» **Records for the exercise**:
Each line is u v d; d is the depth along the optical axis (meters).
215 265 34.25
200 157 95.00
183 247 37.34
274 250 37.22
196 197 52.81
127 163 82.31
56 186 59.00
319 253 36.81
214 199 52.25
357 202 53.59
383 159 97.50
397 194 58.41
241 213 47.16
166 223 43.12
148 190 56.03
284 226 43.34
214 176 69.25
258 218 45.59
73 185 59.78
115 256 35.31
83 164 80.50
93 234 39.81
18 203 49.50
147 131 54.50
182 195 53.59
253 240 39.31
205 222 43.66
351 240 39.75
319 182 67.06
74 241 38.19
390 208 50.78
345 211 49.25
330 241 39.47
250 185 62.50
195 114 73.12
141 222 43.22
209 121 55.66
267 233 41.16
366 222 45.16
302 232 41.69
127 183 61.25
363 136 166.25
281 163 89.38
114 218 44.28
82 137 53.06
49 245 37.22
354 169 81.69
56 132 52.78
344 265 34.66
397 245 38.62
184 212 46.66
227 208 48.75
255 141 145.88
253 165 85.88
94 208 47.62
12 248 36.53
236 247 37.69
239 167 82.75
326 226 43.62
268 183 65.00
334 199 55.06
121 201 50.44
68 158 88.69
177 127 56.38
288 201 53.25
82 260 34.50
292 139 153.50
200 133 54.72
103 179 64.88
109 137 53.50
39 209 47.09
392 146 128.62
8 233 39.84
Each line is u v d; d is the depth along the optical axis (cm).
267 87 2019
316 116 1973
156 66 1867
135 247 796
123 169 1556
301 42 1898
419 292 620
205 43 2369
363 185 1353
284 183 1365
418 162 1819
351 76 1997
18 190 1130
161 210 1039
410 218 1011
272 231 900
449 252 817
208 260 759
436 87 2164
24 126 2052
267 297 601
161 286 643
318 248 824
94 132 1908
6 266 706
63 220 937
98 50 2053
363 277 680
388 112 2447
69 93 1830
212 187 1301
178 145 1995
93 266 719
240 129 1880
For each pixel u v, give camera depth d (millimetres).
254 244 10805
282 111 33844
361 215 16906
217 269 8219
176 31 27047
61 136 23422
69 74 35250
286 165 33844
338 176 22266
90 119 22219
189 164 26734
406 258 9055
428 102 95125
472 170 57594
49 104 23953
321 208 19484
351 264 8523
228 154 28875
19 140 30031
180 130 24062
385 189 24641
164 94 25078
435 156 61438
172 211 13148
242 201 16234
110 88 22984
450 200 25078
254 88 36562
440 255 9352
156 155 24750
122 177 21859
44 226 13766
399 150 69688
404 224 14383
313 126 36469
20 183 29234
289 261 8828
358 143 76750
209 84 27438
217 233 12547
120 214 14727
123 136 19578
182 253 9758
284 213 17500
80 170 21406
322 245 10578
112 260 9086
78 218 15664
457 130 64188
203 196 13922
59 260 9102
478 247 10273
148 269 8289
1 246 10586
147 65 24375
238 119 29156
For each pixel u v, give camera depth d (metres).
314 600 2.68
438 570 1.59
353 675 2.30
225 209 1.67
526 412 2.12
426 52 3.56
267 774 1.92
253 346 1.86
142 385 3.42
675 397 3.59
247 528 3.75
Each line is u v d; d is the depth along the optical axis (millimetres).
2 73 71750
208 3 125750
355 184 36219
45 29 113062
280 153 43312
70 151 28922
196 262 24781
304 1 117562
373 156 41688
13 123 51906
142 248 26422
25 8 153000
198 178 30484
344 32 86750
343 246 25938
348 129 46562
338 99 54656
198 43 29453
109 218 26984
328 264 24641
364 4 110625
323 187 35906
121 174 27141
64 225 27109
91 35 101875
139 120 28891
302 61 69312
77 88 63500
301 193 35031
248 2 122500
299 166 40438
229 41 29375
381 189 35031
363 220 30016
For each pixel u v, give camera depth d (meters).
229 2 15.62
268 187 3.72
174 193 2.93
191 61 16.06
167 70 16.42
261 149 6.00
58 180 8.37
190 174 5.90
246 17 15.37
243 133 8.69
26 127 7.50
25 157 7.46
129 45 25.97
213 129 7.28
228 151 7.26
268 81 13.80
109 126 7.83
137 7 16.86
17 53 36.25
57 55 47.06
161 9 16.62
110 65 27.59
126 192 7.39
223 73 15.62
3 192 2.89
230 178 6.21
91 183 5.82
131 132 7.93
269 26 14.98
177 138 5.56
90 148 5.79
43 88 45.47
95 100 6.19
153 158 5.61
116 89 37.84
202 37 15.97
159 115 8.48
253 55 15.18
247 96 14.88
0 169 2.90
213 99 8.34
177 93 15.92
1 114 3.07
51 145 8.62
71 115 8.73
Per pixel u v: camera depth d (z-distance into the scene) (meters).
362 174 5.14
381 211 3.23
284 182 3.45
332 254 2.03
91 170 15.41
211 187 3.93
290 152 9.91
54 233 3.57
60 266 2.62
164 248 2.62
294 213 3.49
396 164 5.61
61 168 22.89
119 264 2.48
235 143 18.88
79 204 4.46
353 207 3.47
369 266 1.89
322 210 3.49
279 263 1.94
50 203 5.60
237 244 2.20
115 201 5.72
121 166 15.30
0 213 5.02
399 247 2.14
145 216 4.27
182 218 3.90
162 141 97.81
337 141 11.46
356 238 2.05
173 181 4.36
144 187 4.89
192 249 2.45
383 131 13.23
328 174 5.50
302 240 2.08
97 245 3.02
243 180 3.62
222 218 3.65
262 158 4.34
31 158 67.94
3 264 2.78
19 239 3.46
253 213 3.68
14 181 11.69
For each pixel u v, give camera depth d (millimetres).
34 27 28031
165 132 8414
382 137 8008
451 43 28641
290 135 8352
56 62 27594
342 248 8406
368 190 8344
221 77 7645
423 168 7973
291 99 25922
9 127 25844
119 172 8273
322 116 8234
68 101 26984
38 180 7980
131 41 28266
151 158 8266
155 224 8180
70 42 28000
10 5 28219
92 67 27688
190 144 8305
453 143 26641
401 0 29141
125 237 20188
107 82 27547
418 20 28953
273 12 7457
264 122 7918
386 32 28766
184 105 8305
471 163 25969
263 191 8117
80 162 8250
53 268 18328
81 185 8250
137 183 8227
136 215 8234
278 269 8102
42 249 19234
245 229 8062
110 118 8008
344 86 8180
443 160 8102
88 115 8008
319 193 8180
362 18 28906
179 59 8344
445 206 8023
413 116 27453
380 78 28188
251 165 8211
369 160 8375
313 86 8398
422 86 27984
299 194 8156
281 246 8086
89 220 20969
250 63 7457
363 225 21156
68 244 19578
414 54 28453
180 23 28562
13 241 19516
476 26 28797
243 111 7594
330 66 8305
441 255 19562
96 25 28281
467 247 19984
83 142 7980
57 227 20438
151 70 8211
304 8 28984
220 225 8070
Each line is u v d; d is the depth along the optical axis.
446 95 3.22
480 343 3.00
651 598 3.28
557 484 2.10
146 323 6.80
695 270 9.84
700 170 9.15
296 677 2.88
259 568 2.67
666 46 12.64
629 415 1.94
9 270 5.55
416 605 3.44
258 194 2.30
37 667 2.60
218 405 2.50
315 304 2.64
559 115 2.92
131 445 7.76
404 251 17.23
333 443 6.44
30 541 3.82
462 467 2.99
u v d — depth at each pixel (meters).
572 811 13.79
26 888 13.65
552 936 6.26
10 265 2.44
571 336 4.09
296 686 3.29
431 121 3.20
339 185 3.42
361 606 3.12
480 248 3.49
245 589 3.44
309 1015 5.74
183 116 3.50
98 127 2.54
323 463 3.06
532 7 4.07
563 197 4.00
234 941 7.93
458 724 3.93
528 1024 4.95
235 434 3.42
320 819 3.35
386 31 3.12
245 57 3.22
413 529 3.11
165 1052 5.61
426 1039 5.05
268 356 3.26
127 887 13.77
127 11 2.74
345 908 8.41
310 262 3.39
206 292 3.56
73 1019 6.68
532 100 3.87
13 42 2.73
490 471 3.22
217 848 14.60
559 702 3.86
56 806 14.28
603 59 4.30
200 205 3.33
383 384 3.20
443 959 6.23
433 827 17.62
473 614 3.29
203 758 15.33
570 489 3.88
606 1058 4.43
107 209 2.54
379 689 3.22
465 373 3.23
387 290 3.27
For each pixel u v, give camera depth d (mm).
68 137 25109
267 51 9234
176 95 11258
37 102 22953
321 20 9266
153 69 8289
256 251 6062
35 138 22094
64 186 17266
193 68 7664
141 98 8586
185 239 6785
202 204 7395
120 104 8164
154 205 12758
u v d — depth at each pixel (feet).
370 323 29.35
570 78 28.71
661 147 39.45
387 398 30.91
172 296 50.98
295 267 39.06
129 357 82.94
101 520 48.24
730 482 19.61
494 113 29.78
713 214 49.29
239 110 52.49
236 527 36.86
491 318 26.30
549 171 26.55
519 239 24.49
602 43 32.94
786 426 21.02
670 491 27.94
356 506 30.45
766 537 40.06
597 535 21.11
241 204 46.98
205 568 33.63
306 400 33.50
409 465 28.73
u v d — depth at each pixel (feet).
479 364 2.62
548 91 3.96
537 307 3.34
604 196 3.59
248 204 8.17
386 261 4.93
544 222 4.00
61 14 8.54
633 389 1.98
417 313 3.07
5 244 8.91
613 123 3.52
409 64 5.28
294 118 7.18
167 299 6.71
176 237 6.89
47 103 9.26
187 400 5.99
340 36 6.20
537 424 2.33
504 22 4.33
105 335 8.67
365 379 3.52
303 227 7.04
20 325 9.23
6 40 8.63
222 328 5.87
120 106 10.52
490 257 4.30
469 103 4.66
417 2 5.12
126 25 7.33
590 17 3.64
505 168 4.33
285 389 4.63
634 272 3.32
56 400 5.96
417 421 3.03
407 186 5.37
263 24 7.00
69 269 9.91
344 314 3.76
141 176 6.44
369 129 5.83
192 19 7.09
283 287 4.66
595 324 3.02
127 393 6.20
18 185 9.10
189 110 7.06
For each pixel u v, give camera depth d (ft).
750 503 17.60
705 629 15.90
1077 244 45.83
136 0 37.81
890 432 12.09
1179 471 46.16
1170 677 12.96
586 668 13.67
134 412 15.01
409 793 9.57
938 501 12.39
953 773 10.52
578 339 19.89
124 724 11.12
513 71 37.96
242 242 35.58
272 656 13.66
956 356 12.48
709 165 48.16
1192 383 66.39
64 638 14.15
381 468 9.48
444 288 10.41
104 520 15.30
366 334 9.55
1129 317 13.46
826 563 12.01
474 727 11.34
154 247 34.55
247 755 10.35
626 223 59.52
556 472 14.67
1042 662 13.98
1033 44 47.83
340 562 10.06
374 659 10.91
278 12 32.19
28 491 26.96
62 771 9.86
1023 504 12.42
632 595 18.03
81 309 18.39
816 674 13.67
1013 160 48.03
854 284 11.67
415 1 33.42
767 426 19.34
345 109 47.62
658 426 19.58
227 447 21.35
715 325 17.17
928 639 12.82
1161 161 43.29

» **What you will do**:
In the listing above, find the line holding "144 187 4.89" and the line holding "299 194 8156", then output those two lines and every line between them exactly.

» **Answer area**:
144 187 4.89
192 249 2.45
383 131 13.23
328 174 5.50
302 240 2.08
97 245 3.02
243 180 3.62
222 218 3.65
262 158 4.34
31 158 67.94
3 264 2.78
19 239 3.46
253 213 3.68
14 181 11.69
For each pixel u v, give camera depth d (millimetres).
34 27 28031
165 132 8414
382 137 8008
451 43 28641
290 135 8352
56 62 27594
342 248 8406
368 190 8344
221 77 7645
423 168 7973
291 99 25922
9 127 25844
119 172 8273
322 116 8234
68 101 26984
38 180 7980
131 41 28266
151 158 8266
155 224 8180
70 42 28000
10 5 28219
92 67 27688
190 144 8305
453 143 26641
401 0 29141
125 237 20188
107 82 27547
418 20 28953
273 12 7457
264 122 7918
386 32 28766
184 105 8305
471 163 25969
263 191 8117
80 162 8250
53 268 18328
81 185 8250
137 183 8227
136 215 8234
278 269 8102
42 249 19234
245 229 8062
110 118 8008
344 86 8180
443 160 8102
88 115 8008
319 193 8180
362 18 28906
179 59 8344
445 206 8023
413 116 27453
380 78 28188
251 165 8211
369 160 8375
313 86 8398
422 86 27984
299 194 8156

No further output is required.